Militants cannot be simplified as reactionaries. They are well trained, equipped and organised groups who choose and plan to the last detail. Operation Rah-e-Rast by Pakistan Army in Swat resulted in a trove of information on computers, pen drives, CDs and laptops corroborated by similar data collected from other parts of Pakistan. The terrorists had built a data base of law enforcement agencies, armed forces, civil administration and politicians, their families and locations etc. Their sleepers were operating as household servants, cab drivers, shop keepers and government employees. Consequently, abductions, target killings and assassinations to coerce functionaries were expected. Individuals of law enforcement agencies and their families are under threat. Why must they fight if they are not backed by strong political leadership?
According to one study, there are over 68 militant organisations. Approximately half of them have some level of contacts with political parties. They also have external linkages and sources of funding. There are also over 20 foreign intelligence agencies that maintain links with these organisations. Proliferation of foreign funded NGOs and their surreptitious activities add to the internal insecurity. Missing containers, missing persons, prepositioning of military hardware, creation of a fifth column across the entire spectrum (Military, Social, Economic, Political and Media), operations other than war (described as sub conventional threats) and economic manipulation are all part of this destabilisation. This destabilising narrative with militancy as its lynchpin cannot be countered without a political roadmap.
In the absence of such cohesion and synergy, military operations against militants are severely hampered. Spate of incidences post 11 May highlight the disastrous effects of this disconnect and what lack of homework, preparedness and capacity building by federal and provincial governments can do. This ambivalence will continue to adversely affect the morale of the military and law enforcement agencies and hence Pakistan’s fight against militancy.

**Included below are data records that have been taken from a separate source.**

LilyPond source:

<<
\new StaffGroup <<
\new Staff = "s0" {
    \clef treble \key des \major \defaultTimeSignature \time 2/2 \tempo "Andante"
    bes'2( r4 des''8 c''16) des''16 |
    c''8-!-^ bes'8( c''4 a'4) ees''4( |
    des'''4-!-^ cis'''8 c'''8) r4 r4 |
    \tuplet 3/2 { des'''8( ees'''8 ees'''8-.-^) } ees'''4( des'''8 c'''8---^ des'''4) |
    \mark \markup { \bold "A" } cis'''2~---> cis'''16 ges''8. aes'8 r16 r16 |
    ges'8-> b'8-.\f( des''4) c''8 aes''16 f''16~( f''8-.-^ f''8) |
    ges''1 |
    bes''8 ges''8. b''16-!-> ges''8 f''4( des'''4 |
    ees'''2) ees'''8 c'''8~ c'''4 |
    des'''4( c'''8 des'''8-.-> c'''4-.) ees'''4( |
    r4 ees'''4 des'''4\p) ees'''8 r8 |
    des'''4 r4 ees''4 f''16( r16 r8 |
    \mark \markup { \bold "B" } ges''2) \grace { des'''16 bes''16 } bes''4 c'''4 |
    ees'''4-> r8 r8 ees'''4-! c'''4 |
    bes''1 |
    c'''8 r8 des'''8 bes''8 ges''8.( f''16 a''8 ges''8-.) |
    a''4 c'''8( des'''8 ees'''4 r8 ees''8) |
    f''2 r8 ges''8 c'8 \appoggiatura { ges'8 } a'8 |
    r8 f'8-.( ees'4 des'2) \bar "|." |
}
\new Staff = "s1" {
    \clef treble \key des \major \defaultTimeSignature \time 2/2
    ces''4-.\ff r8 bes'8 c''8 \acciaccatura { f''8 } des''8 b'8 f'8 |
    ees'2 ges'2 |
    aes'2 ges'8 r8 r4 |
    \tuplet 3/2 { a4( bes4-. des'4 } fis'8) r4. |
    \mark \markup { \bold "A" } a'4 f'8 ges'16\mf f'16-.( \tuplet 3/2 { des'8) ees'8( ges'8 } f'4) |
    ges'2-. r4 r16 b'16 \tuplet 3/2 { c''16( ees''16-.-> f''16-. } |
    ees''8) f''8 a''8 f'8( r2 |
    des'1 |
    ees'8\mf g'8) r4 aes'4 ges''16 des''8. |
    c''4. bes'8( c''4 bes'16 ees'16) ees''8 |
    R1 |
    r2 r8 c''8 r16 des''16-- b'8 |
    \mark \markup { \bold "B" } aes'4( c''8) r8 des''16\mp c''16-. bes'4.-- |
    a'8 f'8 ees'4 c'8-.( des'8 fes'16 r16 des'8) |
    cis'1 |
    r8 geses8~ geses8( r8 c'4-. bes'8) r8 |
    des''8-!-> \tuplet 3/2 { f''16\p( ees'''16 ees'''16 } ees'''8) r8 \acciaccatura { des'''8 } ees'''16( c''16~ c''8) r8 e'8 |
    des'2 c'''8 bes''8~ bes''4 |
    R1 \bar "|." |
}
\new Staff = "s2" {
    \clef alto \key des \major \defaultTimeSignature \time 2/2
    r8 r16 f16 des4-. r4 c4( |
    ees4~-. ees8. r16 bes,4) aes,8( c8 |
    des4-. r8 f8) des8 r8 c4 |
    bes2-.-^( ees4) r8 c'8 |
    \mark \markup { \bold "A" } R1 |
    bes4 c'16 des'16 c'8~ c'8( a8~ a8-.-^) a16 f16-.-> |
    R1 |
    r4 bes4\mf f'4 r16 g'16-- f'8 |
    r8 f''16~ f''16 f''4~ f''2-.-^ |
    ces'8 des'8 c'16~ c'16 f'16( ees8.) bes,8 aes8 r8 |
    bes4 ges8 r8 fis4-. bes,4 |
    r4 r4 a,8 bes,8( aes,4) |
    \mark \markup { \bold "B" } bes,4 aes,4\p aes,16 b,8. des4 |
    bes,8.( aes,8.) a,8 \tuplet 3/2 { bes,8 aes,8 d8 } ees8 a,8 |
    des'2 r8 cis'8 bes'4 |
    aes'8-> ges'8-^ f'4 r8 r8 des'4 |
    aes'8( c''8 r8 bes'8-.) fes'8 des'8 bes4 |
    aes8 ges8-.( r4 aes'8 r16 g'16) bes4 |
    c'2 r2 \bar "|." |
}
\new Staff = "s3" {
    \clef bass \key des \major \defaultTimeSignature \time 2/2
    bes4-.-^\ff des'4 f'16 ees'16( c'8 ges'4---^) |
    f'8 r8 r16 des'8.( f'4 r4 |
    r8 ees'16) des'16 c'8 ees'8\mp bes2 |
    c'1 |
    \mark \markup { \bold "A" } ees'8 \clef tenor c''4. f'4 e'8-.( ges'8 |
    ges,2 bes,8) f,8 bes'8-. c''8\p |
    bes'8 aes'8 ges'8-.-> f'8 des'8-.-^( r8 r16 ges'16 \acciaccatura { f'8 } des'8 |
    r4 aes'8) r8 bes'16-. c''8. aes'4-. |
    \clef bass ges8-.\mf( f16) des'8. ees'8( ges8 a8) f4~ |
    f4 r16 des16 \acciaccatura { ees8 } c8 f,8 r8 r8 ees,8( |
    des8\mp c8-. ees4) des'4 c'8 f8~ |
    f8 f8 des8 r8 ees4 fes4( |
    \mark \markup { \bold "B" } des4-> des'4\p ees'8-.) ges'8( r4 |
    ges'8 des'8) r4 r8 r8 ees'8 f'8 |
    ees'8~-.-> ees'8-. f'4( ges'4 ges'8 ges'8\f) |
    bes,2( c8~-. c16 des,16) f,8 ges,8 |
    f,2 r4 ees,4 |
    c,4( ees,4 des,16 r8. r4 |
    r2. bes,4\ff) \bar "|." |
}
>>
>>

Is the federal government reluctant to bring the military and political parties on board; or is it fire-walling the issue; or is it waiting for the tenure of the present COAS to expire, appoint a new Chief and then have a free hand? If true, this wait out option gives a very poor and uneducated account of their knowledge in military sociology with its very strong corporate and inclusive culture. Whatever? The limbo is emboldening militants. This leads to the conclusion that none of the parties have a policy narrative of how peace will be negotiated with militants, leaving hapless citizens and law enforcement agencies at the mercy of terrorism.
On the eve of US led exit from Afghanistan, this indecision, expediency and lack of capacity augers badly for a post-exit Pakistan. My seven successive articles in Nation have spelled out the dangers inherent to Pakistan. As opined in Doha Initiative (Opnion Maker June 22, 2013), the most dangerous variant could be reversing fronts of AFPAK like switching North Pole. As winter approaches and conflict in Afghanistan hibernates in frigid weather, lawlessness in Balochistan and Karachi could peak to engage Pakistan’s law enforcement agencies on yet another internal front. Unfortunately, this is happening earlier than appreciated. Time and tide do not wait.